• Stored data entries:
● ● ● ●

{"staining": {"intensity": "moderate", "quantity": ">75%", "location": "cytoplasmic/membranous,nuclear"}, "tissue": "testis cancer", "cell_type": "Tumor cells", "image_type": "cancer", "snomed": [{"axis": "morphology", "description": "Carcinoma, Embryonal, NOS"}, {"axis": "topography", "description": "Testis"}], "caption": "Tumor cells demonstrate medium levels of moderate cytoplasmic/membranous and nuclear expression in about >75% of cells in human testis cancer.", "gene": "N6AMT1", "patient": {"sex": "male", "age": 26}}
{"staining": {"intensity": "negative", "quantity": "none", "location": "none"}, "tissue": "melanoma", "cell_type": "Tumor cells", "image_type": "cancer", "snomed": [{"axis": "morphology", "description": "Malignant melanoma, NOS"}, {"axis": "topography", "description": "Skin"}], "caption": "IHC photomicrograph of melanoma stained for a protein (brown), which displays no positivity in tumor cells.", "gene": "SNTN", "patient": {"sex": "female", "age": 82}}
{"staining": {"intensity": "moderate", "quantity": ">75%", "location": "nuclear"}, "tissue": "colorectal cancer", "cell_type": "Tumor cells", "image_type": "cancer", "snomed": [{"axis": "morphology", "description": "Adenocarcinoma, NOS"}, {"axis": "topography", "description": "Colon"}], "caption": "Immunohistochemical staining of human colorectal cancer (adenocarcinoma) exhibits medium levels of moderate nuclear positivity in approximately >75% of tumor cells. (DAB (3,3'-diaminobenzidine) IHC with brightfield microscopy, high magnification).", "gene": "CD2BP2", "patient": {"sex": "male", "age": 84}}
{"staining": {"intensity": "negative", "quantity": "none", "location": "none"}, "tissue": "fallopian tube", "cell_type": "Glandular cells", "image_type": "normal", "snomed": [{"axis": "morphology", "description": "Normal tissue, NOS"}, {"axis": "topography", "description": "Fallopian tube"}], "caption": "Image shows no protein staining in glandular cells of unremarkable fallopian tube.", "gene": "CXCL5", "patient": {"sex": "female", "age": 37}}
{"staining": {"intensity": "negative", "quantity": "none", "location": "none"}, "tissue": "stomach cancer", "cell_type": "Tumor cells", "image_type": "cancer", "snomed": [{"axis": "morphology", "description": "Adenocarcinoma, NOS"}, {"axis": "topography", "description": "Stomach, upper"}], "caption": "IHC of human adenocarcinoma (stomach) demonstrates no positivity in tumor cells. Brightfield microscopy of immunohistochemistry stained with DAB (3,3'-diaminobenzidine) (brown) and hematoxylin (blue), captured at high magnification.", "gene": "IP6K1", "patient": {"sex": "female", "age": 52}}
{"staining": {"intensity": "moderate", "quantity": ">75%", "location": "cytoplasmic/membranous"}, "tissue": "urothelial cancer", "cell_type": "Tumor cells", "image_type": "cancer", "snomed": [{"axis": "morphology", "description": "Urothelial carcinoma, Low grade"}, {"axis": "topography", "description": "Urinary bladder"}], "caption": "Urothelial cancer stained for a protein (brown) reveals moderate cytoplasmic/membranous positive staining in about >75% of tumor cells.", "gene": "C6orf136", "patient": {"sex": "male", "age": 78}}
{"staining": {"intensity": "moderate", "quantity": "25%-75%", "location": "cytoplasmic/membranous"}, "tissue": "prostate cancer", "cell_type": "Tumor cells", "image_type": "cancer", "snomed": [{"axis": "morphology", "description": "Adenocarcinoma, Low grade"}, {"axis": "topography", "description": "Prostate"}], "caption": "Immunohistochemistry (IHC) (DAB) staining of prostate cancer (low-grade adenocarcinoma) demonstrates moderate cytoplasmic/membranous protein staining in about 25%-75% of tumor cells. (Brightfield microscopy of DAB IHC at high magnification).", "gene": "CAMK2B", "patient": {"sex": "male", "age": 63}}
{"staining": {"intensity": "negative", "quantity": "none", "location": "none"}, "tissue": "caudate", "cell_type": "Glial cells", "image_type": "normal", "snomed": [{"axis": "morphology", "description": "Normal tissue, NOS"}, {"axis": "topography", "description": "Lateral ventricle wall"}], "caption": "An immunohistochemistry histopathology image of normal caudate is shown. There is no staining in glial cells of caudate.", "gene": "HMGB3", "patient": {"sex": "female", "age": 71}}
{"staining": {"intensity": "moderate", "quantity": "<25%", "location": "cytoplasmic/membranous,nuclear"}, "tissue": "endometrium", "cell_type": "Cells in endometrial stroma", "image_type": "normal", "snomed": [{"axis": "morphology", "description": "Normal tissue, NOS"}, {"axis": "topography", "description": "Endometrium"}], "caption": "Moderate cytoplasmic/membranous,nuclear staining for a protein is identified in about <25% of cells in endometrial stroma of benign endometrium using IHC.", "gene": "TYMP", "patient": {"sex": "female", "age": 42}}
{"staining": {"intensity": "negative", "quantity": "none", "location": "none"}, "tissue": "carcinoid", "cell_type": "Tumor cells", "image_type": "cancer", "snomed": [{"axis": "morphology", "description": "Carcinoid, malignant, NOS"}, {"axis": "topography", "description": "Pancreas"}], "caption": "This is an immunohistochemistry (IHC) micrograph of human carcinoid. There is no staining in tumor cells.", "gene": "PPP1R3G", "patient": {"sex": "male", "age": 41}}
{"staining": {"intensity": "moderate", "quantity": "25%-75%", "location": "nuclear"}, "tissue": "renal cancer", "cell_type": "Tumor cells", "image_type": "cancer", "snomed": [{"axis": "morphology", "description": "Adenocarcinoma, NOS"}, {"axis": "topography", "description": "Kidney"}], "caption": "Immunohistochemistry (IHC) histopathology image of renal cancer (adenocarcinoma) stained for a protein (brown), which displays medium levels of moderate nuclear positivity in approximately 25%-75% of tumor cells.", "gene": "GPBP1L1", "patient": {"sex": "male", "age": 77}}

● ● ● ●

• Action item:
Among the entries above, the lines between the ones containing "immunohistochemistry histopathology image" and "is an immunohistochemistry", inclusive, are to be transcribed exactly. No other line is to be given.

• Answer area:
{"staining": {"intensity": "negative", "quantity": "none", "location": "none"}, "tissue": "caudate", "cell_type": "Glial cells", "image_type": "normal", "snomed": [{"axis": "morphology", "description": "Normal tissue, NOS"}, {"axis": "topography", "description": "Lateral ventricle wall"}], "caption": "An immunohistochemistry histopathology image of normal caudate is shown. There is no staining in glial cells of caudate.", "gene": "HMGB3", "patient": {"sex": "female", "age": 71}}
{"staining": {"intensity": "moderate", "quantity": "<25%", "location": "cytoplasmic/membranous,nuclear"}, "tissue": "endometrium", "cell_type": "Cells in endometrial stroma", "image_type": "normal", "snomed": [{"axis": "morphology", "description": "Normal tissue, NOS"}, {"axis": "topography", "description": "Endometrium"}], "caption": "Moderate cytoplasmic/membranous,nuclear staining for a protein is identified in about <25% of cells in endometrial stroma of benign endometrium using IHC.", "gene": "TYMP", "patient": {"sex": "female", "age": 42}}
{"staining": {"intensity": "negative", "quantity": "none", "location": "none"}, "tissue": "carcinoid", "cell_type": "Tumor cells", "image_type": "cancer", "snomed": [{"axis": "morphology", "description": "Carcinoid, malignant, NOS"}, {"axis": "topography", "description": "Pancreas"}], "caption": "This is an immunohistochemistry (IHC) micrograph of human carcinoid. There is no staining in tumor cells.", "gene": "PPP1R3G", "patient": {"sex": "male", "age": 41}}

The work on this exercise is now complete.